Problem 3 – Massive Network Traffic Caused by large Map Output

Large output from the Map phase can cause longer I/O and data transfer time, and in worst cases can raise exceptions, if all the I/O throughput channels are saturated or if network bandwidth is exhausted.

We can identify this issue with high values in below job counters.

• Job counters: FILE_BYTES_WRITTEN, FILE_BYTES_READ, Combine Input Records

• Possible exceptions: java.io.IOException

Solution 3.1: Compress Map Output

If Map Output is very large, it is always recommended to use compression techniques to reduce the size of intermediate data. By default, Map Output is not compressed but we can enable by setting below properties to true.

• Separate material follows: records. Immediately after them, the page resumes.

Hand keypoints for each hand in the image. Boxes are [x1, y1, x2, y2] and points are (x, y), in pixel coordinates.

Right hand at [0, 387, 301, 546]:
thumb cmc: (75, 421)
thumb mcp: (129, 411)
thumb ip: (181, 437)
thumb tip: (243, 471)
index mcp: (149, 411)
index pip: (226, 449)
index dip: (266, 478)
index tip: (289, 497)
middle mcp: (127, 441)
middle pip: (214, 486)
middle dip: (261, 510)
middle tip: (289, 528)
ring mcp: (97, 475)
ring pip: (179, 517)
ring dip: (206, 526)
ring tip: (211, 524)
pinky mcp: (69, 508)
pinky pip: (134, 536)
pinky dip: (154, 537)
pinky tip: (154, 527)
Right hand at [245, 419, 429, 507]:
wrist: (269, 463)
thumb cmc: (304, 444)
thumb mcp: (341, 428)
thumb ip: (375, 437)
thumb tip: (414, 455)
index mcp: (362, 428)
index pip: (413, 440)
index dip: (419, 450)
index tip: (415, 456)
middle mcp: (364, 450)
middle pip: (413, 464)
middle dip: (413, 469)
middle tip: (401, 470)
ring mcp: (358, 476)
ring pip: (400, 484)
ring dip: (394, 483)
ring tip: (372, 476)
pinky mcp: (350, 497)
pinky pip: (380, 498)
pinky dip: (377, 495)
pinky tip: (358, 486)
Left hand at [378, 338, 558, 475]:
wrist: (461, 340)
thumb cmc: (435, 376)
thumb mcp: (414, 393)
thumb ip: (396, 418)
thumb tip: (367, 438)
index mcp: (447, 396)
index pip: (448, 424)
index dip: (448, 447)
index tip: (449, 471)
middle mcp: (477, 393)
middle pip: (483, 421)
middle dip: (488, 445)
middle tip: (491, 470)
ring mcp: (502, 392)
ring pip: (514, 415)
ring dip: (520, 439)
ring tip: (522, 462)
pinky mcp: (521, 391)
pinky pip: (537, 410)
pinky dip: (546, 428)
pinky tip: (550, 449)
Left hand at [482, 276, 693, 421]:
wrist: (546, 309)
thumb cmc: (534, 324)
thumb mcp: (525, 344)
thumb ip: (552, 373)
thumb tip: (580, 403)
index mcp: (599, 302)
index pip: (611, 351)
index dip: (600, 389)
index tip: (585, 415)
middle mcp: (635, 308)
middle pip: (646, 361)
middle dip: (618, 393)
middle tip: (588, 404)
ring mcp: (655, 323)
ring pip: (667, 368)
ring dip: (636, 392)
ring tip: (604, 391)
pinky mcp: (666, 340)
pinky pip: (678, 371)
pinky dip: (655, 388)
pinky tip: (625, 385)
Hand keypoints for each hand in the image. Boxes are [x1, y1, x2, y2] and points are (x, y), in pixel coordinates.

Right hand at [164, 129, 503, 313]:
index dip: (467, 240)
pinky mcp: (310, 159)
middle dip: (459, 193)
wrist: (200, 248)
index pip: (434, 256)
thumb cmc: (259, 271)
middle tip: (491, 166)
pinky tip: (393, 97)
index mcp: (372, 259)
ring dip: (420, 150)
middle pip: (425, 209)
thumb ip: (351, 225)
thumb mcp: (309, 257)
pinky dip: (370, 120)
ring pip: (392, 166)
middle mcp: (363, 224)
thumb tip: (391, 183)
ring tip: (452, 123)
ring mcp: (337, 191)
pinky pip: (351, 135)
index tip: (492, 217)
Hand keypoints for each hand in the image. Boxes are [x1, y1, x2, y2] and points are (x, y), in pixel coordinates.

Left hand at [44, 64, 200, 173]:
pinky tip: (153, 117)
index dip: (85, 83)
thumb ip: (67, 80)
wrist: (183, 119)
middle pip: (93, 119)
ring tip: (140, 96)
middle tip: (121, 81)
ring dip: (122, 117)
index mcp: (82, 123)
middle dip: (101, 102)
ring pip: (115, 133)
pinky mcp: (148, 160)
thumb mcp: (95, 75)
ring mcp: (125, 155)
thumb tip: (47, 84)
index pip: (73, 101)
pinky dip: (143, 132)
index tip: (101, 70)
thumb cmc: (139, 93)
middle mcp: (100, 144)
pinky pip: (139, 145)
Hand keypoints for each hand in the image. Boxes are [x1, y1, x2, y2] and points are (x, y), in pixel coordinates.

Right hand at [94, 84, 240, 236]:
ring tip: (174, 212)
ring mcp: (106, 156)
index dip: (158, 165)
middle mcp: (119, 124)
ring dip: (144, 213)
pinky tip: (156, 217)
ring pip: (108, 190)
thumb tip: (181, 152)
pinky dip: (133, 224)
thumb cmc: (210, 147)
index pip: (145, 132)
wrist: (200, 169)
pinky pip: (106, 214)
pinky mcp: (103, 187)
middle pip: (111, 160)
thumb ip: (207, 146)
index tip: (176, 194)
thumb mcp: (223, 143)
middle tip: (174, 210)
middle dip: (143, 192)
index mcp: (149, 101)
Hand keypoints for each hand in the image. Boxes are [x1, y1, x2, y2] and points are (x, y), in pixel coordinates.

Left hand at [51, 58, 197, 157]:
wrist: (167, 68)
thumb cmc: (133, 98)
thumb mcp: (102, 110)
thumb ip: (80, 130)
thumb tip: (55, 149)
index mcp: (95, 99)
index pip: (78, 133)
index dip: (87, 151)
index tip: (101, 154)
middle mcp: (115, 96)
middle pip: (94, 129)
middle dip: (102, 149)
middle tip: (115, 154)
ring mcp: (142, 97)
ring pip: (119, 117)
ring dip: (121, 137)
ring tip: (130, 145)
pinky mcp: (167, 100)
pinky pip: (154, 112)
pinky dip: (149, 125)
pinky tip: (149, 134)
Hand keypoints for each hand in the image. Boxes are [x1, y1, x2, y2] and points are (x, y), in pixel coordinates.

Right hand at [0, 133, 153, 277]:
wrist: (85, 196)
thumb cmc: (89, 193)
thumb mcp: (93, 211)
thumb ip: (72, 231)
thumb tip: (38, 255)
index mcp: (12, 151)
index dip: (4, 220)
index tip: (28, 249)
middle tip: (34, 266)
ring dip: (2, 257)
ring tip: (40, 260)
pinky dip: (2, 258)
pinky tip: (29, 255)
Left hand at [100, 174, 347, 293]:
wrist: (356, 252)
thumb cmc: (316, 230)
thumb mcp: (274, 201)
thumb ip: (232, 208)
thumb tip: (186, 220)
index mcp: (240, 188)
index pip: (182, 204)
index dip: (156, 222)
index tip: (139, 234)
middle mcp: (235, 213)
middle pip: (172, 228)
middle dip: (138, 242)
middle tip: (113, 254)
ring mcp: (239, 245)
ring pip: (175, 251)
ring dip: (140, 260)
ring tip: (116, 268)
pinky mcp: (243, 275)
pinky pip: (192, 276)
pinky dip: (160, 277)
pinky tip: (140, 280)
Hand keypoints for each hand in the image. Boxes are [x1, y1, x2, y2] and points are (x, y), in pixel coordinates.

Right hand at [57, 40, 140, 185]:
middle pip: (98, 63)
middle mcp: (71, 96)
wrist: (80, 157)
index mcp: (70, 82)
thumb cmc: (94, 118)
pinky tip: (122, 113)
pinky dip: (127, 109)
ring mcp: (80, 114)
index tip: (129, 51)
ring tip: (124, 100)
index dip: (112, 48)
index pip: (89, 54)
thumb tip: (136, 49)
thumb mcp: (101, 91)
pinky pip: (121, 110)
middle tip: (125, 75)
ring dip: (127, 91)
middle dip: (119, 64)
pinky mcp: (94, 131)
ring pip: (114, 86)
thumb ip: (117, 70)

mapreduce.map.output.compress
false
mapreduce.map.output.compress.codec
org.apache.hadoop.io.compress.DefaultCodec
Below is the code snippet to enable gzip map output compression in our job:

1
2
3
4
5
6

Configuration conf = new Configuration();
conf.setBoolean("mapreduce.map.output.compress", true);
conf.setClass("mapreduce.map.output.compress.codec", GzipCodec.class,
CompressionCodec.class);
Job job = new Job(conf);
Solution 3.2: Implement a Combiner

We can also reduce the network I/O caused by Map Output by implementing Combiner if aggregate operation follows commutative and associative rule.